__Action item__: In the records below, find the line containing "広尾は8名で伸び悩みだし。" and retype it and every line after it exactly, adding nothing.

Available records: Begin

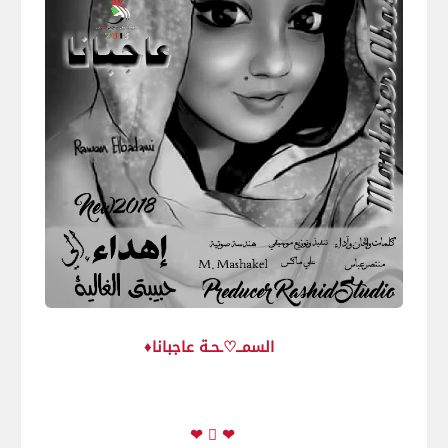
السمــ♡ـحـة عاجبانا♦
❤  ❤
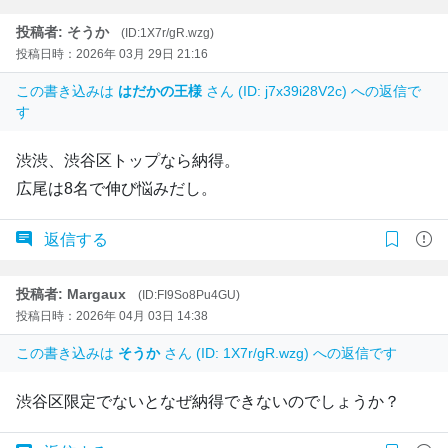
投稿者: そうか
(ID:1X7r/gR.wzg)
投稿日時：2026年 03月 29日 21:16
この書き込みは
はだかの王様
さん (ID: j7x39i28V2c) への返信で
す
渋渋、渋谷区トップなら納得。
広尾は8名で伸び悩みだし。
返信する
投稿者: Margaux
(ID:FI9So8Pu4GU)
投稿日時：2026年 04月 03日 14:38
この書き込みは
そうか
さん (ID: 1X7r/gR.wzg) への返信です
渋谷区限定でないとなぜ納得できないのでしょうか？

Available records: End

__Output__:
広尾は8名で伸び悩みだし。
返信する
投稿者: Margaux
(ID:FI9So8Pu4GU)
投稿日時：2026年 04月 03日 14:38
この書き込みは
そうか
さん (ID: 1X7r/gR.wzg) への返信です
渋谷区限定でないとなぜ納得できないのでしょうか？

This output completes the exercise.